线程和进程三--线程同步二

本文链接：https://blog.csdn.net/luofeng_/article/details/123605318

四、threading.Condition(lock=None)类

可传入一个Lock或Rlock对象，不传默认是RLock，Condition类方法：

acquire():获取锁
wait(timeout=None):可设置超时时间
notify(n=1)：唤醒至多指定数目个线程，没有等待的线程就不做任何操作
notify_all()：唤醒所有等待的线程

使用场景：
用于生产者、消费者模型，为了解决生产者和消费者速度匹配同步问题。
注意：
因为Condition内部默认使用了Rlock，因此必须先acquire，用完要release。最好使用with上下文。

理解：消费者wait；生产者生产好消息后，对消费者发通知，使用notify或notify_all方法

一个生产者对多个消费者时，实现了消息的一对多，这其实就是广播。
案例实现：
本例只做演示用，线程不安全.消费者再读的时候可能生产者又在生产新的

"""
@author: feng.luo
@time: 2022/3/18
@File: 2_thread_sync.py
"""

import datetime
import random
import threading
import time

logger = logging.basicConfig(level=logging.INFO)


class Dispatcher:
    """
	本例只做演示用，线程不安全.消费者再读的时候可能生产者又在生产新的
    """
    def __init__(self):
        # 生产者线程、消费者线程
        # 生产者生产数字完成后，叫醒消费者；消费者排队等待产品，进入等待池
        # 数字要被上锁
        self.con = threading.Condition()
        self.ev = threading.Event()
        self.num = None

    def produce(self):
        # while not self.ev.is_set():
        for _ in range(10):
            with self.con:
                self.num = random.randrange(0, 100)
                logger.info('{} make the num:{}'.format(threading.current_thread().name, self.num))
                self.con.notify(2)  # 生产者生产完成，通知等待池的线程取产品
            self.ev.wait(1)  # 模拟生产速度
        logger.info('{} product over'.format(threading.current_thread().name))

    def costumer(self):
        while not self.ev.is_set():
            with self.con:
                self.con.wait()  # 消费者排队等产品，进入等待线程池
                # 当生产者使用while语句时，此处线程不安全，例如，当线程进入wait池，但是在这之前，执行了self.ev.set()，则生产者不获取锁，直接停止生产，wait池中的线程一直等待产品,进入死锁
                logger.info("{} get the num:{}".format(threading.current_thread().name, self.num))
                self.num = None
            self.ev.wait(0.5)  # 模拟消费速度
        logger.info('{} consumer completed'.format(threading.current_thread().name))

    def set_ev(self):
        self.ev.set()
        logger.info('finish')
if __name__ == '__main__':
    disp = Dispatcher()
    threading.Thread(target=disp.produce, name='produce').start()
    threading.Thread(target=disp.costumer, name='costumer1').start()
    threading.Thread(target=disp.costumer, name='costumer2').start()
    time.sleep(3)
    disp.set_ev()

五、threading.Barrier(parties, action=None, timeout=None)类

栅栏、屏障。

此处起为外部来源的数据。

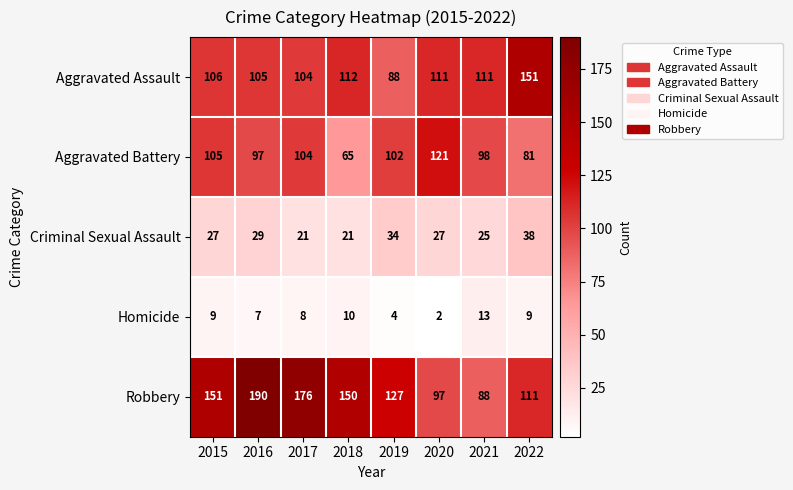

At which label is Homicide closest to 7?

2016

将线程分组，parities为一组，当达到parities个时，放行，循环下一组进入等待

n_waiting属性: 返回栅栏中处于等待的线程数
parities: 指定的等待数目
wait(timeout=None)方法:设置等待,返回0-parities数字。可以设置超时时间，超时后栅栏被打破abort，等待中的线程或调用等待方法的线程中，都会抛出BrokenBarrierError异常，直到reset方法恢复栅栏
broken属性：如果栅栏处于打破状态，返回True
abort()方法：打破栅栏
reset()方法：恢复栅栏

执行逻辑：
所有线程冲到barrier前等待，直到达到parities数目的线程，栅栏打开，所有线程继续执行。再有线程wait，继续循环。
例如：赛马比赛，所有马匹达到栅栏就位，开闸放马，再关闸。下一批马匹陆续就位后再开闸

应用场景：
并发初始化。所有线程都必须初始化完成后，才能继续工作。
例如：运行程序前，加载数据、检查，如果这些工作没完成，就开始运行将不能正常工作。又如：启动一个程序，需要先加载磁盘文件、缓存预热、初始化连接池等工作，这些工作齐头并进，不过只有都准备好了，程序才能继续向后执行；假设数据库连接失败，则初始化工作失败，就要abort，屏障broken，所有线程收到异常退出
案例实现：

"""
@author: feng.luo
@time: 2022/3/18
@File: 2_thread_sync.py
"""

import datetime
import random
import threading
import time

logger = logging.basicConfig(level=logging.INFO)


class BarrierDemo:
    @staticmethod
    def worker(barrier: threading.Barrier, x: int):
        logger.info('waiting for {} threads'.format(barrier.n_waiting))
        try:
            logger.info('Broken status:{}'.format(barrier.broken))
            if x < 3:
                barrier_id = barrier.wait(1)
            else:
                if x == 6:
                    barrier.reset()
                barrier_id = barrier.wait()
            logger.info('after barrier:{}'.format(barrier_id))
        except threading.BrokenBarrierError as e:
            logger.error('broken barrier, {}'.format(e))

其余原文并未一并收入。